Thanks for the Info!.


----------



## cosmicturner (Feb 7, 2009)

I have had and I must say there are only a couple of tools I fear and this is one of them…ripping is dangerous, cross cutting is dangerous you are pulling a spinning blade towards you, then the very instant you contact the wood you have to push now instead of pulling to resist it wanting to CLIMB the wood The Miter Saw Corrected the design error. please be careful a friend of mine left his running he was fiddling with the project using the table a little chip of wood vibrated to the blade it caught and propelled the saw forward into my friends hands…he lost part of his hand…sorry to share this but be careful all you guys that use the radial arm saw…..I know I sound like a grandma


----------



## amite (May 7, 2012)

I was recently given one from 1969 (that's the date in the manual). Differences between yours and mine are a quick-release handle for the big knob on the front of the arm, and two pushbuttons for on and off instead of your switch. Interestingly, on mine, green is off and red is on!


----------



## JoeinGa (Nov 26, 2012)

@amite… sounds like somebody had your switch apart and put 2 of the wires back wrong. If someone was ever in your shop with you and an emergency happened, they'd likely be pounding on the red button wondering why that damn saw wont turn off.

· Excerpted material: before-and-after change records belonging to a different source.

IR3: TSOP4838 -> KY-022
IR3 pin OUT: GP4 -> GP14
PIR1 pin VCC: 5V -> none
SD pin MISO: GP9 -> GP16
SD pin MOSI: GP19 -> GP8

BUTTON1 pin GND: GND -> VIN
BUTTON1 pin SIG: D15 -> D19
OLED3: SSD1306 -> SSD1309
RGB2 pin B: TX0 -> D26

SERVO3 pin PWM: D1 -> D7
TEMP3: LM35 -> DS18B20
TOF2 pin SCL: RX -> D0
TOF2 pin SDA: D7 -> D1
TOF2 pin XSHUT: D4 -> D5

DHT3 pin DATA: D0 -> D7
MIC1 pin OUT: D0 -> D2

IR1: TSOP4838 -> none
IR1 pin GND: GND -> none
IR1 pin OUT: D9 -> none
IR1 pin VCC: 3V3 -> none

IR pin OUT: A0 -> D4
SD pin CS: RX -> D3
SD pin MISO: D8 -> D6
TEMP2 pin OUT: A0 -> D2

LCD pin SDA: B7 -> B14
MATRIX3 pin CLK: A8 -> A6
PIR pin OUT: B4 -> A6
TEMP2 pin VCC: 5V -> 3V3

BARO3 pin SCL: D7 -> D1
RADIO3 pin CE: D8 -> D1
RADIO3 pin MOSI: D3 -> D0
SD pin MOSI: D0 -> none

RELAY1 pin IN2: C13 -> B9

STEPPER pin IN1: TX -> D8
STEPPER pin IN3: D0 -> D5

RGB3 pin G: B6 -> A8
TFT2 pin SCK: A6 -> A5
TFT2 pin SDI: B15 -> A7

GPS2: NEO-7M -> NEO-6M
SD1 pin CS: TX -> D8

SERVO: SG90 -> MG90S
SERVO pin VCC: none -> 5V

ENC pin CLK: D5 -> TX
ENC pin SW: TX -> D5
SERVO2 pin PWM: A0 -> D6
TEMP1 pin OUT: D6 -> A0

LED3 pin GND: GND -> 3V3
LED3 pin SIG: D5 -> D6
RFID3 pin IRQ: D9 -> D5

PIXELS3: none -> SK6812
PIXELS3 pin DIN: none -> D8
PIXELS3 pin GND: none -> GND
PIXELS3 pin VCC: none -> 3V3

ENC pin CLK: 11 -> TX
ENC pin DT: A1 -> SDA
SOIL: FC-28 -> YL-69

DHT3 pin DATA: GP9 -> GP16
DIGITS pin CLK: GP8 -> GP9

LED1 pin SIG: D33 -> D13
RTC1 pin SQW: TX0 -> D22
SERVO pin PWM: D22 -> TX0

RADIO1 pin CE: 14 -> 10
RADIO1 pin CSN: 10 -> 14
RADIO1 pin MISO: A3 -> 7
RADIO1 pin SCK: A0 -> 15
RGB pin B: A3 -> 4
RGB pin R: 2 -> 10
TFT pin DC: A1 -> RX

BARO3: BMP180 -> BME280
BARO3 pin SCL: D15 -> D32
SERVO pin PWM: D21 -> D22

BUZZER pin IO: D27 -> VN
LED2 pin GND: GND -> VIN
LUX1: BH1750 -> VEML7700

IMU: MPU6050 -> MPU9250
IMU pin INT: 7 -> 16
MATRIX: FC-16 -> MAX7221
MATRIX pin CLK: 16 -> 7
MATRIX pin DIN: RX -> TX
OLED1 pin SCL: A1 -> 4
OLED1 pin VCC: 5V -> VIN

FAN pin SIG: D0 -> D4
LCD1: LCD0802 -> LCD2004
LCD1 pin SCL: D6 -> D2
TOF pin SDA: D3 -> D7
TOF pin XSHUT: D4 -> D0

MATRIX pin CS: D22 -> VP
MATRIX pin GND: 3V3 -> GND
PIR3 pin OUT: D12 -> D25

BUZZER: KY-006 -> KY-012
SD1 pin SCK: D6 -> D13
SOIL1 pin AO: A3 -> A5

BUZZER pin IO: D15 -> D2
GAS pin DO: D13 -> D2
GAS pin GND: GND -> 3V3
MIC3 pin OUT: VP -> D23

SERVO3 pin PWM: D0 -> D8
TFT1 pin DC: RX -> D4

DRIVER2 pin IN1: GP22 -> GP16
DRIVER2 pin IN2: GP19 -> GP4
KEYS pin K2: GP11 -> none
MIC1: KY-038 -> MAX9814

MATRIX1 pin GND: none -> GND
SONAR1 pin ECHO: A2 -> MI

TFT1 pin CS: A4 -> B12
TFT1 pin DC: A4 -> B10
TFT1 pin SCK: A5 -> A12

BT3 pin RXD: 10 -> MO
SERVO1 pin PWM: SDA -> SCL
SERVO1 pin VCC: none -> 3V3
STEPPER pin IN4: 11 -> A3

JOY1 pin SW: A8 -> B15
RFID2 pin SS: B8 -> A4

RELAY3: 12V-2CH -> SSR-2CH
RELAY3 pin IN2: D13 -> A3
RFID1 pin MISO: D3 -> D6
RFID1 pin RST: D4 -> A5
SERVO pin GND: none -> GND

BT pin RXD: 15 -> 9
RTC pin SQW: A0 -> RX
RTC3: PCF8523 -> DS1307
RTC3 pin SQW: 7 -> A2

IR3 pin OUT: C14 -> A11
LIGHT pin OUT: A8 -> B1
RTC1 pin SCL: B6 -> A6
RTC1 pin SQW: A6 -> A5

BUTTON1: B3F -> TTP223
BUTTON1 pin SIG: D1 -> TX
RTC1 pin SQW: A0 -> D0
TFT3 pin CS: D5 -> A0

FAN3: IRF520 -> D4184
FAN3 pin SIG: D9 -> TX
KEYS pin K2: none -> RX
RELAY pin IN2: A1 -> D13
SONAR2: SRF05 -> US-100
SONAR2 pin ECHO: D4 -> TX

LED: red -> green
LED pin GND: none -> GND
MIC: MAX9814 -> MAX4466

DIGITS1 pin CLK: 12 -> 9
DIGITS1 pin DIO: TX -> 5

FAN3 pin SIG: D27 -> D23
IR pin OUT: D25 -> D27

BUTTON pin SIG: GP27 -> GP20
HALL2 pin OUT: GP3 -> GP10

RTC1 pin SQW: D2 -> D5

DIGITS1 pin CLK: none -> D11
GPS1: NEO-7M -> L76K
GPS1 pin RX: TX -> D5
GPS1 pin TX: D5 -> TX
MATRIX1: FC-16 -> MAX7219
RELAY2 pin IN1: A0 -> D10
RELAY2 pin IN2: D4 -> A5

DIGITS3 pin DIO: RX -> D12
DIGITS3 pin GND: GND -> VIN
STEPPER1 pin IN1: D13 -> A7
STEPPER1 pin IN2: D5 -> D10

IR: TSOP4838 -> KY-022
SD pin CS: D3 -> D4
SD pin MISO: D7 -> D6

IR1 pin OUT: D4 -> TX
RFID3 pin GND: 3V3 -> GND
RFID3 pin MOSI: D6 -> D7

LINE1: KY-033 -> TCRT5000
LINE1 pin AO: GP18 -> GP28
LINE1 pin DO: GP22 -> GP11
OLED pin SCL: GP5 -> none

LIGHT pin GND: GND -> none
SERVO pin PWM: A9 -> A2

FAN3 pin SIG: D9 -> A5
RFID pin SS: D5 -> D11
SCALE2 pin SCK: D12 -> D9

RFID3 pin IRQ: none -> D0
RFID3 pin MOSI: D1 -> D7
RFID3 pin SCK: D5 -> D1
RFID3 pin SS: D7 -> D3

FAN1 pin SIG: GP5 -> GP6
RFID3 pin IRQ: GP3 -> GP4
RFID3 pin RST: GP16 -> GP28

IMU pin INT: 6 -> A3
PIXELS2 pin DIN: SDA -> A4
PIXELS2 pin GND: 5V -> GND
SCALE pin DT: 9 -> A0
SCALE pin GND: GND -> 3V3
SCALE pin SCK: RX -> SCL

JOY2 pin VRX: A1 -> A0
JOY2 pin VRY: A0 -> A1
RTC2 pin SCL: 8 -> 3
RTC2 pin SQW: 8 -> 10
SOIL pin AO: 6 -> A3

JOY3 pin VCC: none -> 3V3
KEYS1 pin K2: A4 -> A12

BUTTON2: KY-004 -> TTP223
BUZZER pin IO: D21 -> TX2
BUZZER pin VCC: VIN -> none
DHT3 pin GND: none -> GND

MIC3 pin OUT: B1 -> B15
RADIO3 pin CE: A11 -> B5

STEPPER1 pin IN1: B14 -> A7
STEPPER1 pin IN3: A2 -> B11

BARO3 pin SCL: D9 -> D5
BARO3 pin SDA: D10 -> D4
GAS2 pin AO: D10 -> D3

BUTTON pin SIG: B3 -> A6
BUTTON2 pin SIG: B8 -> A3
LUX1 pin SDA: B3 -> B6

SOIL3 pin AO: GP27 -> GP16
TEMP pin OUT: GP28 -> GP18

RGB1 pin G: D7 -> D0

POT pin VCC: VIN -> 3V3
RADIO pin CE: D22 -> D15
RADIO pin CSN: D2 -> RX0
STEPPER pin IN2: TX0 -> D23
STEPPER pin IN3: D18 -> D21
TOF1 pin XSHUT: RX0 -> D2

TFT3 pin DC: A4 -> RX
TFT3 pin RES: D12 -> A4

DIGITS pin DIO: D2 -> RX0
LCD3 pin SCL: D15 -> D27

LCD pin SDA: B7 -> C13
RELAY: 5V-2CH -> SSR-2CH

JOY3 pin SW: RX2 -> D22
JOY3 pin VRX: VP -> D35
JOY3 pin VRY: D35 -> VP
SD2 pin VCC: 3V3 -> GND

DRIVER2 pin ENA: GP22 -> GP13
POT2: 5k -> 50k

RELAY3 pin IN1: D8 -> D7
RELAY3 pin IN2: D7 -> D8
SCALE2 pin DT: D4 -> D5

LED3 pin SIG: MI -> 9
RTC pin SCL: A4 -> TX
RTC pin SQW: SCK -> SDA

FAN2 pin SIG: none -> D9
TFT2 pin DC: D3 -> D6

It's Probably an easy fix.


----------



## amite (May 7, 2012)

Found this on that auction site-looks like yours?


----------



## Everett1 (Jun 18, 2011)

I just got one for free from a friend, i think mine is late 60's (looks just like the one in this thread, excepth the plastic of the sliding part is black)

I think we should dress like the guy like on the front of that book in amite's post.


----------



## jordanp (Feb 1, 2013)

Yea amite thats the beast. Never seen anyone that happy about using a ras before lol


----------